■ WORK INSTRUCTION: In the reply, give back exactly the lines from the one with "middle dip: (438, 296)" through the last line of the records, without pictures.

■ Entries taken from a collection:
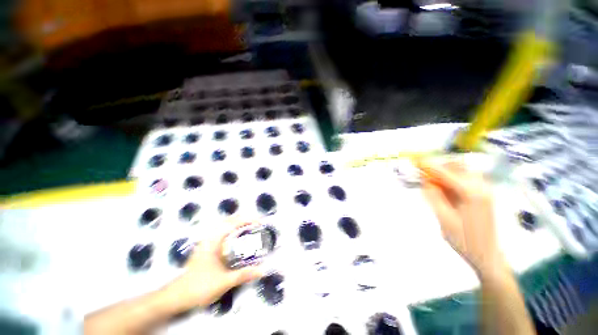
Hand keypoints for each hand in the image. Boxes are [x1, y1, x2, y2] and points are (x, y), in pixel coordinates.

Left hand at [162, 221, 262, 309]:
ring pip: (224, 227)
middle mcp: (210, 238)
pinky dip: (232, 232)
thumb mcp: (224, 281)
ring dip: (238, 224)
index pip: (233, 223)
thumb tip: (262, 270)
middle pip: (229, 221)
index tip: (259, 223)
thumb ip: (243, 275)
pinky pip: (222, 234)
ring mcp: (207, 242)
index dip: (247, 220)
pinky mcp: (206, 248)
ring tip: (249, 229)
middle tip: (256, 224)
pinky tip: (237, 240)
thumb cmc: (199, 286)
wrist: (176, 296)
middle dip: (244, 220)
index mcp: (214, 241)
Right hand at [419, 159, 505, 274]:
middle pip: (458, 167)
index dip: (430, 166)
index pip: (447, 173)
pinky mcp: (484, 195)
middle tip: (425, 175)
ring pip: (463, 171)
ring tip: (433, 183)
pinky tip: (445, 189)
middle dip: (440, 167)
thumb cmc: (464, 240)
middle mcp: (481, 188)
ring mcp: (485, 191)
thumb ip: (433, 197)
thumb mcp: (443, 219)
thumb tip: (424, 182)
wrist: (486, 255)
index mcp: (472, 193)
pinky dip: (453, 180)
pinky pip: (466, 180)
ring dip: (446, 173)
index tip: (417, 162)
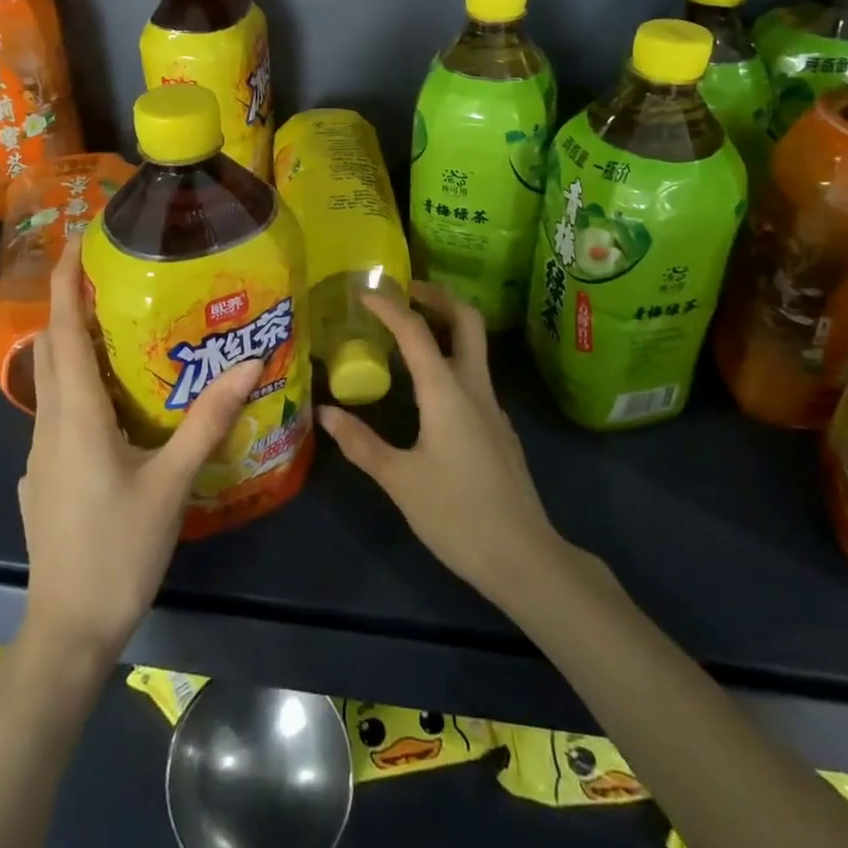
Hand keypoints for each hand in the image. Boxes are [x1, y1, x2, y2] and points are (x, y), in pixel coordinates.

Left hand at [17, 234, 263, 658]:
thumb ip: (210, 419)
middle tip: (109, 273)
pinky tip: (112, 401)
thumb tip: (250, 362)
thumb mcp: (173, 482)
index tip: (77, 240)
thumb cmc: (120, 550)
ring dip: (75, 344)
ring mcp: (40, 454)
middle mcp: (49, 425)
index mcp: (76, 416)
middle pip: (52, 349)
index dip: (66, 282)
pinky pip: (58, 413)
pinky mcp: (43, 477)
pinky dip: (78, 385)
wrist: (68, 629)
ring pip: (52, 382)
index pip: (63, 332)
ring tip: (117, 325)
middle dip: (71, 304)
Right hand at [319, 282, 572, 608]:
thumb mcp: (399, 480)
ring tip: (409, 333)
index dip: (389, 306)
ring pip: (475, 347)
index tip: (364, 292)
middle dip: (438, 296)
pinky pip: (475, 376)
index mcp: (446, 391)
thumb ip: (360, 442)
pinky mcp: (499, 428)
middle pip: (467, 320)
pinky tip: (429, 389)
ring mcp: (493, 407)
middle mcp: (475, 387)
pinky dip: (451, 360)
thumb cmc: (456, 515)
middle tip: (406, 291)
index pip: (416, 331)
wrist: (523, 556)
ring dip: (446, 327)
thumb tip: (324, 413)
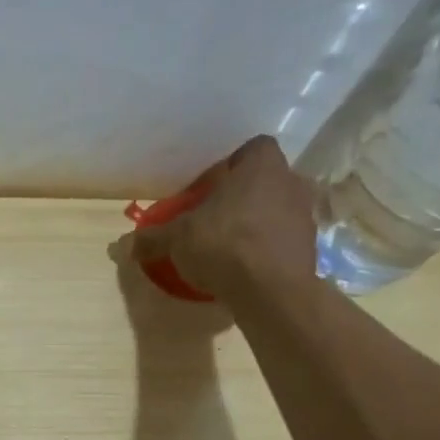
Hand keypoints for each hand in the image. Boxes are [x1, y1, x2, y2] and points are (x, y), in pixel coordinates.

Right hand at [124, 136, 320, 299]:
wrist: (271, 291)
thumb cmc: (224, 244)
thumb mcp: (177, 239)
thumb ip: (155, 237)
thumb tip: (130, 244)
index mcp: (261, 166)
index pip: (252, 148)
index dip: (231, 165)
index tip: (210, 187)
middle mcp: (290, 182)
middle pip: (263, 181)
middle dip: (241, 196)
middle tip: (214, 217)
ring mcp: (305, 217)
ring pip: (275, 211)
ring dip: (255, 223)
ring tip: (228, 246)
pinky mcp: (309, 249)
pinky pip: (282, 241)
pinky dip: (266, 249)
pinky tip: (244, 268)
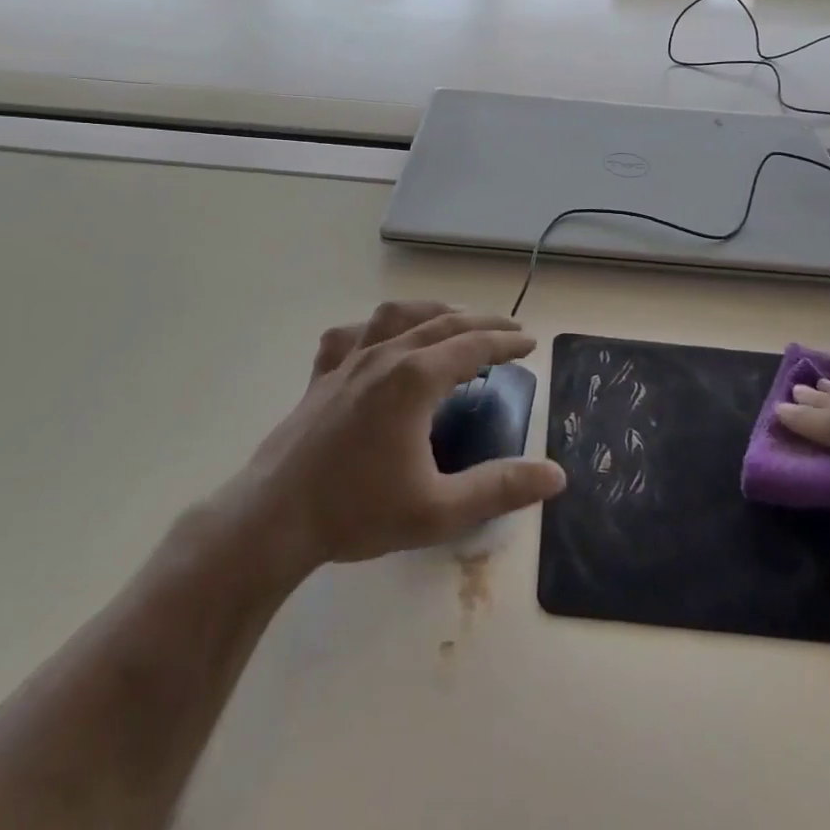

■ SOLUTION TO THIS EXERCISE:
middle dip: (438, 296)
pinky pip: (475, 376)
index mcp: (446, 391)
thumb ip: (360, 442)
pinky mcp: (499, 428)
middle pip: (467, 320)
pinky tip: (429, 389)
ring mcp: (493, 407)
middle mcp: (475, 387)
pinky dip: (451, 360)
thumb cmc: (456, 515)
middle tip: (406, 291)
index pip: (416, 331)
wrist: (523, 556)
ring dip: (446, 327)
thumb tip: (324, 413)
Hand keypoints for each hand in the image. Boxes are [x1, y1, x2, y2] and points are (x, y), in pixel coordinates.

Right hand at [124, 136, 320, 299]:
wrist: (271, 291)
thumb cmc: (224, 244)
thumb mcp: (177, 239)
thumb ip: (155, 237)
thumb tip: (130, 244)
index mcp: (261, 166)
index pip: (252, 148)
index dip: (231, 165)
index tip: (210, 187)
middle mcp: (290, 182)
middle pip: (263, 181)
middle dip: (241, 196)
middle tip: (214, 217)
ring mcp: (305, 217)
ring pip: (275, 211)
ring dip: (255, 223)
ring tip: (228, 246)
pinky mcp: (309, 249)
pinky pip: (282, 241)
pinky dip: (266, 249)
pinky tip: (244, 268)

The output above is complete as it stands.